Octavia and Other Poems
Author: Naomi Long Madgett
Illustrator: Leisa Duskin
Publisher: Third World Press (1988)
Born in Norfolk, Virginia, poet and publisher Naomi Cornelia Long Madgett grew up in East Orange, New Jersey. When she was 13, her family moved to St. Louis. She earned a BA at Virginia State University (then Virginia State College), an M.Ed. at Wayne State University, and a PhD at Greenwich University. In her poetry, influenced by the work of Emily Dickinson, John Keats, and Langston Hughes, Madgett often engaged themes of civil rights and African American spirituality. She was the author of numerous collections of poetry, including One and the Many (1956), Exits and Entrances (1978), and Octavia and Other Poems (1988, reissued and expanded in 2002).
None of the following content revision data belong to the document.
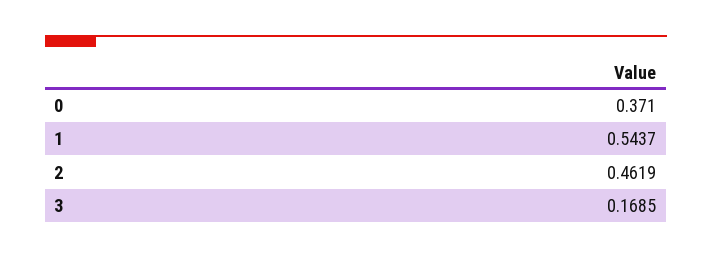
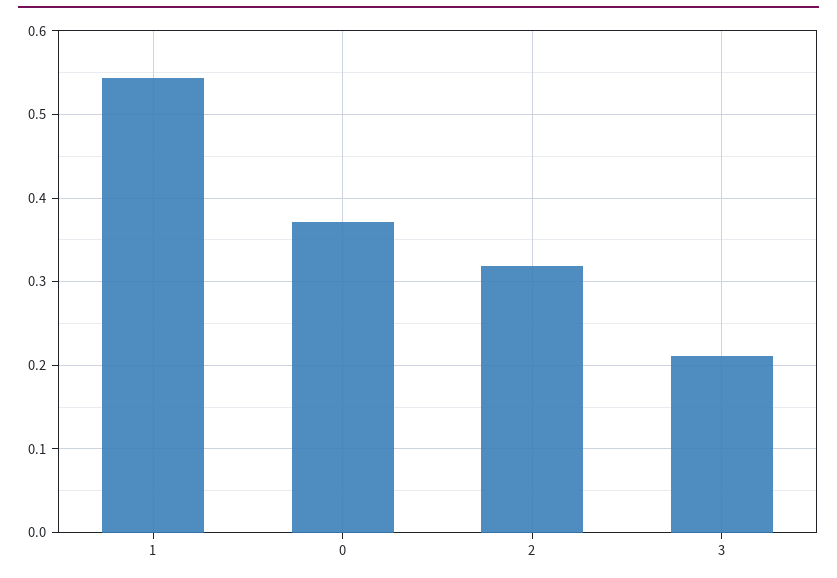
  {
    "0": 0.371,
    "1": 0.5437,
-   "2": 0.4619,
+   "2": 0.32,
-   "3": 0.1685
+   "3": 0.21
  }

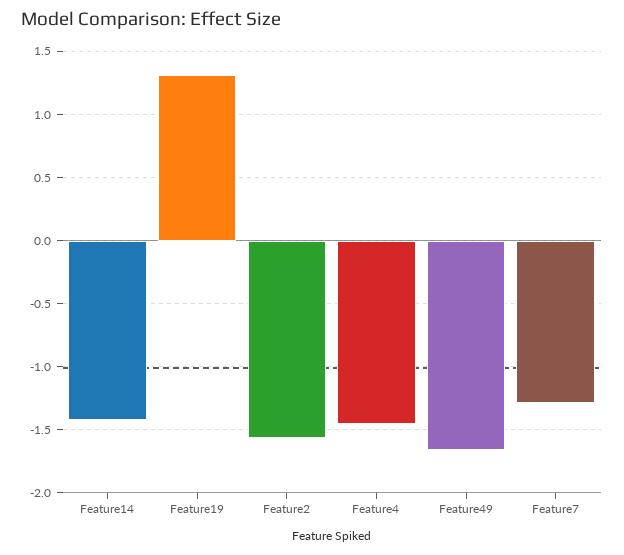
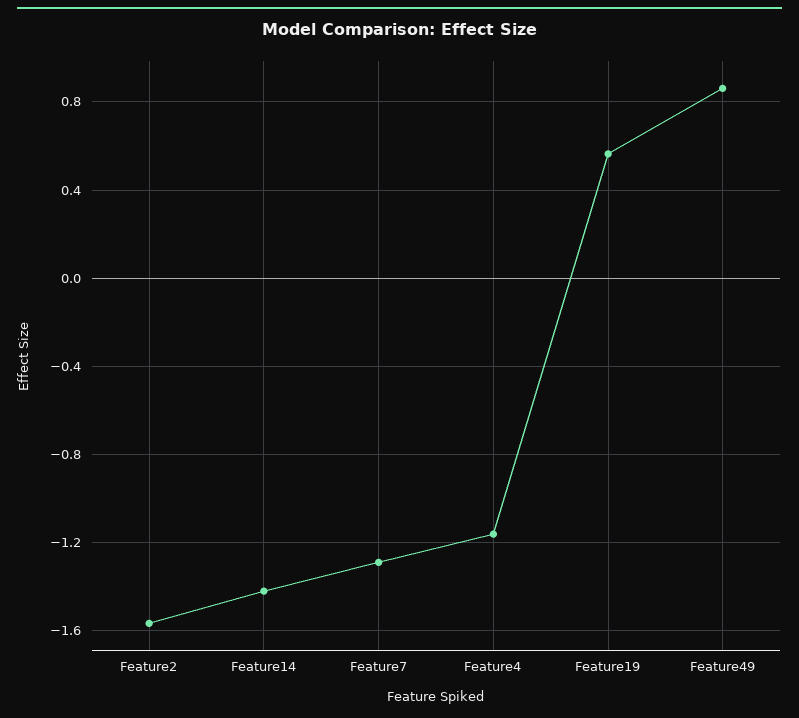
  {
    "Feature14": -1.4,
-   "Feature19": 1.3,
+   "Feature19": 0.55,
    "Feature2": -1.55,
-   "Feature4": -1.45,
+   "Feature4": -1.15,
-   "Feature49": -1.65,
+   "Feature49": 0.85,
    "Feature7": -1.3
  }

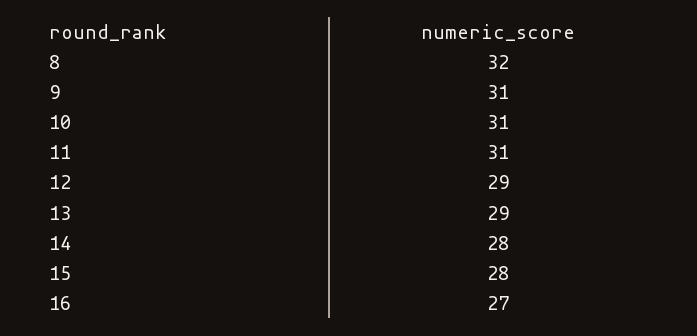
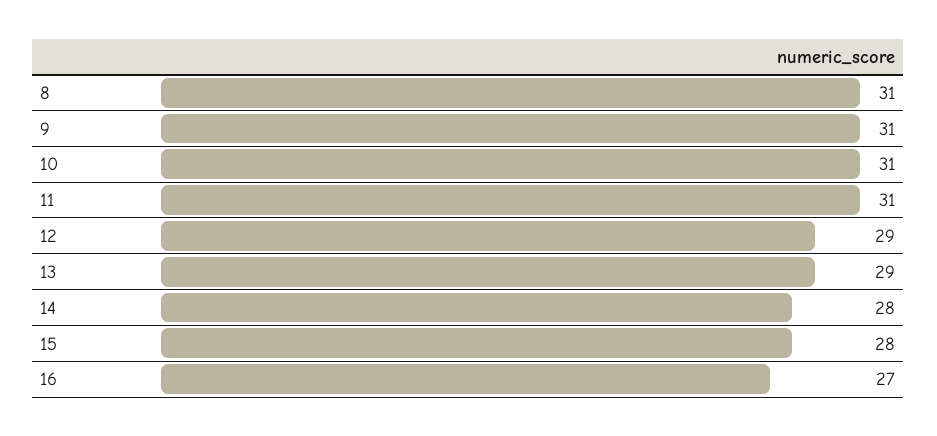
  {
-   "8": 32,
+   "8": 31,
    "9": 31,
    "10": 31,
    "11": 31,
    "12": 29,
    "13": 29,
    "14": 28,
    "15": 28,
    "16": 27
  }

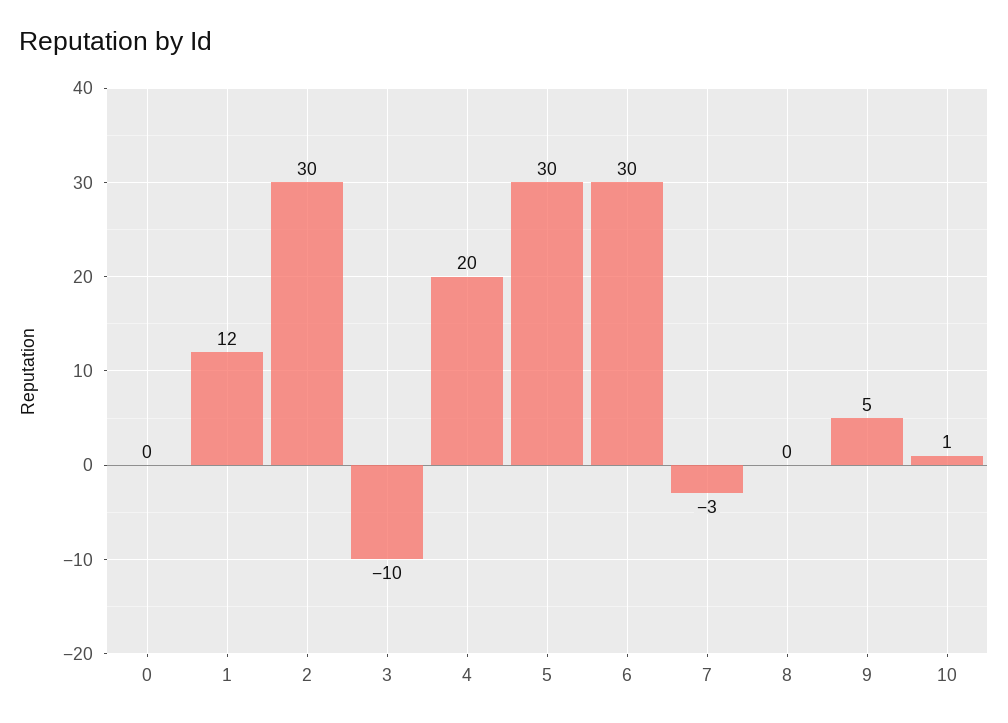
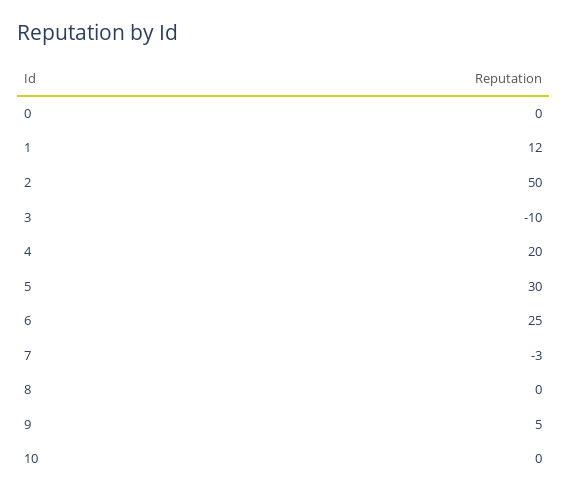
  {
    "0": 0,
    "1": 12,
-   "2": 30,
+   "2": 50,
    "3": -10,
    "4": 20,
    "5": 30,
-   "6": 30,
+   "6": 25,
    "7": -3,
    "8": 0,
    "9": 5,
-   "10": 1
+   "10": 0
  }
Mentored by poet Langston Hughes, Madgett moved to Detroit in 1946. In the 1960s, she joined a group of African American writers who met regularly at Boone House, including Margaret Danner, Dudley Randall, and Oliver LaGrone. In 1972, Madgett founded Lotus Press. She edited the anthology Adam of Ifé: Black Women in Praise of Black Men (1992), and her own work was included in the anthologies The Poetry of the Negro, 1746–1949 (1949, edited by Langston Hughes) and Ten: Anthology of Detroit Poets (1968, edited by Oliver LaGrone).
Madgett was named Detroit poet laureate in 2001. Additional honors included a Michigan Artist Award, an American Book Award from the Before Columbus Foundation, a George Kent Award, and recognition in the Michigan Women’s Hall of Fame. The documentary film Star by Star: Naomi Long Madgett, Poet & Publisher was made by David B. Schock and released in 2011. Kathy Vander’s 1997 film A Poet’s Voice combines a selection of Madgett’s poetry with paintings made by Detroit artists.
Madgett taught at Northwestern High School and at Eastern Michigan University. A selection of her papers, documenting her poetry career and the history of Lotus Press, is held by the University of Michigan’s Special Collections Library. She died on November 4, 2020.